> Information shown:
Start of Block

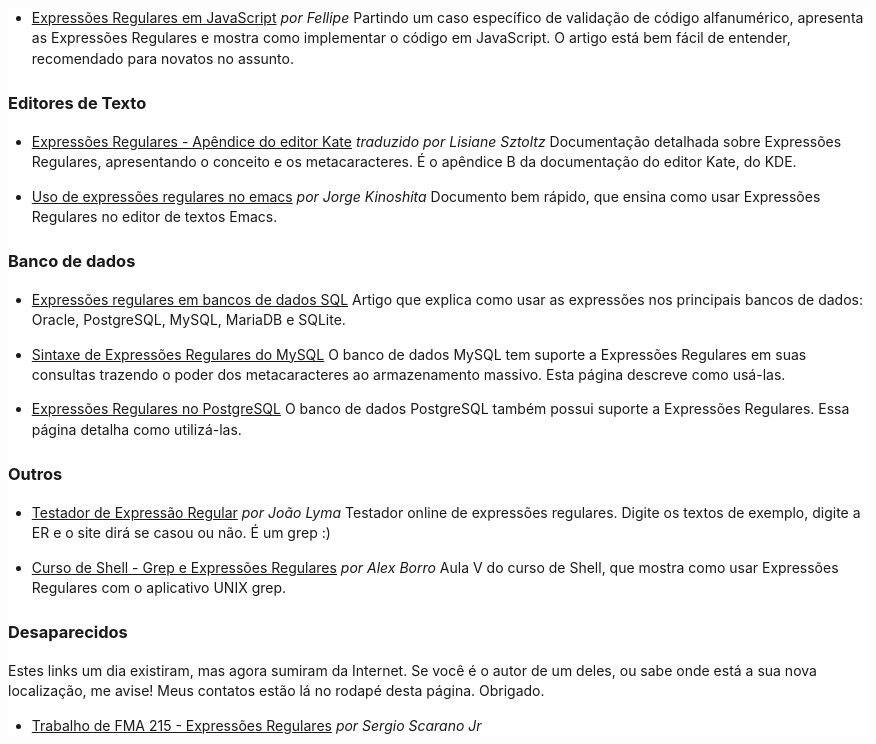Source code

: * [Expressões Regulares em JavaScript](http://rufspace.com/artigo/regex-javascript/) *por Fellipe*
Partindo um caso específico de validação de código alfanumérico,
apresenta as Expressões Regulares e mostra como implementar o código em JavaScript. O
artigo está bem fácil de entender, recomendado para novatos no
assunto.

### Editores de Texto

* [Expressões Regulares - Apêndice do editor Kate](http://docs.kde.org/development/pt_BR/kdesdk/kate/regular-expressions.html) *traduzido por Lisiane Sztoltz*
Documentação detalhada sobre Expressões Regulares, apresentando o conceito e os
metacaracteres. É o apêndice B da documentação do editor Kate, do
KDE.

* [Uso de expressões regulares no emacs](http://www.pcs.usp.br/~jkinoshi/bs/b001114.html) *por Jorge Kinoshita*
Documento bem rápido, que ensina como usar Expressões Regulares no editor de textos
Emacs.

### Banco de dados

* [Expressões regulares em bancos de dados SQL](http://aurelio.net/blog/2014/12/21/regex-sql/)
Artigo que explica como usar as expressões nos principais bancos de dados: Oracle, PostgreSQL, MySQL, MariaDB e SQLite.

* [Sintaxe de Expressões Regulares do MySQL](http://dev.mysql.com/doc/mysql/pt/Regexp.html)
O banco de dados MySQL tem suporte a Expressões Regulares em suas consultas trazendo
o poder dos metacaracteres ao armazenamento massivo. Esta página
descreve como usá-las.

* [Expressões Regulares no PostgreSQL](http://pgdocptbr.sourceforge.net/pg80/functions-matching.html#FUNCTIONS-POSIX-REGEXP)
O banco de dados PostgreSQL também possui suporte a Expressões Regulares. Essa página
detalha como utilizá-las.

### Outros

* [Testador de Expressão Regular](http://tools.lymas.com.br/regexp_br.php) *por João Lyma*
Testador online de expressões regulares. Digite os textos de exemplo,
digite a ER e o site dirá se casou ou não. É um grep :)

* [Curso de Shell - Grep e Expressões Regulares](http://olinux.uol.com.br/artigos/304/1.html) *por Alex Borro*
Aula V do curso de Shell, que mostra como usar Expressões Regulares com o aplicativo
UNIX grep.

### Desaparecidos

Estes links um dia existiram, mas agora sumiram da Internet. Se você é o autor de um deles, ou sabe onde está a sua nova localização, me avise! Meus contatos estão lá no rodapé desta página. Obrigado.

* [Trabalho de FMA 215 - Expressões Regulares](http://latt.if.usp.br/fma215/galeria/scarano/aula.html) *por Sergio Scarano Jr*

End of Block

> Your task: Please recast the entries above as a Markdown table with two columns, No. for the row number and Line for the text, omitting blank lines and leaving out the pictures.

> Completed task:
| No. | Line |
|---|---|
| 1 | Source code |
| 2 | : * [Expressões Regulares em JavaScript](http://rufspace.com/artigo/regex-javascript/) *por Fellipe* |
| 3 | Partindo um caso específico de validação de código alfanumérico, |
| 4 | apresenta as Expressões Regulares e mostra como implementar o código em JavaScript. O |
| 5 | artigo está bem fácil de entender, recomendado para novatos no |
| 6 | assunto. |
| 7 | ### Editores de Texto |
| 8 | * [Expressões Regulares - Apêndice do editor Kate](http://docs.kde.org/development/pt_BR/kdesdk/kate/regular-expressions.html) *traduzido por Lisiane Sztoltz* |
| 9 | Documentação detalhada sobre Expressões Regulares, apresentando o conceito e os |
| 10 | metacaracteres. É o apêndice B da documentação do editor Kate, do |
| 11 | KDE. |
| 12 | * [Uso de expressões regulares no emacs](http://www.pcs.usp.br/~jkinoshi/bs/b001114.html) *por Jorge Kinoshita* |
| 13 | Documento bem rápido, que ensina como usar Expressões Regulares no editor de textos |
| 14 | Emacs. |
| 15 | ### Banco de dados |
| 16 | * [Expressões regulares em bancos de dados SQL](http://aurelio.net/blog/2014/12/21/regex-sql/) |
| 17 | Artigo que explica como usar as expressões nos principais bancos de dados: Oracle, PostgreSQL, MySQL, MariaDB e SQLite. |
| 18 | * [Sintaxe de Expressões Regulares do MySQL](http://dev.mysql.com/doc/mysql/pt/Regexp.html) |
| 19 | O banco de dados MySQL tem suporte a Expressões Regulares em suas consultas trazendo |
| 20 | o poder dos metacaracteres ao armazenamento massivo. Esta página |
| 21 | descreve como usá-las. |
| 22 | * [Expressões Regulares no PostgreSQL](http://pgdocptbr.sourceforge.net/pg80/functions-matching.html#FUNCTIONS-POSIX-REGEXP) |
| 23 | O banco de dados PostgreSQL também possui suporte a Expressões Regulares. Essa página |
| 24 | detalha como utilizá-las. |
| 25 | ### Outros |
| 26 | * [Testador de Expressão Regular](http://tools.lymas.com.br/regexp_br.php) *por João Lyma* |
| 27 | Testador online de expressões regulares. Digite os textos de exemplo, |
| 28 | digite a ER e o site dirá se casou ou não. É um grep :) |
| 29 | * [Curso de Shell - Grep e Expressões Regulares](http://olinux.uol.com.br/artigos/304/1.html) *por Alex Borro* |
| 30 | Aula V do curso de Shell, que mostra como usar Expressões Regulares com o aplicativo |
| 31 | UNIX grep. |
| 32 | ### Desaparecidos |
| 33 | Estes links um dia existiram, mas agora sumiram da Internet. Se você é o autor de um deles, ou sabe onde está a sua nova localização, me avise! Meus contatos estão lá no rodapé desta página. Obrigado. |
| 34 | * [Trabalho de FMA 215 - Expressões Regulares](http://latt.if.usp.br/fma215/galeria/scarano/aula.html) *por Sergio Scarano Jr* |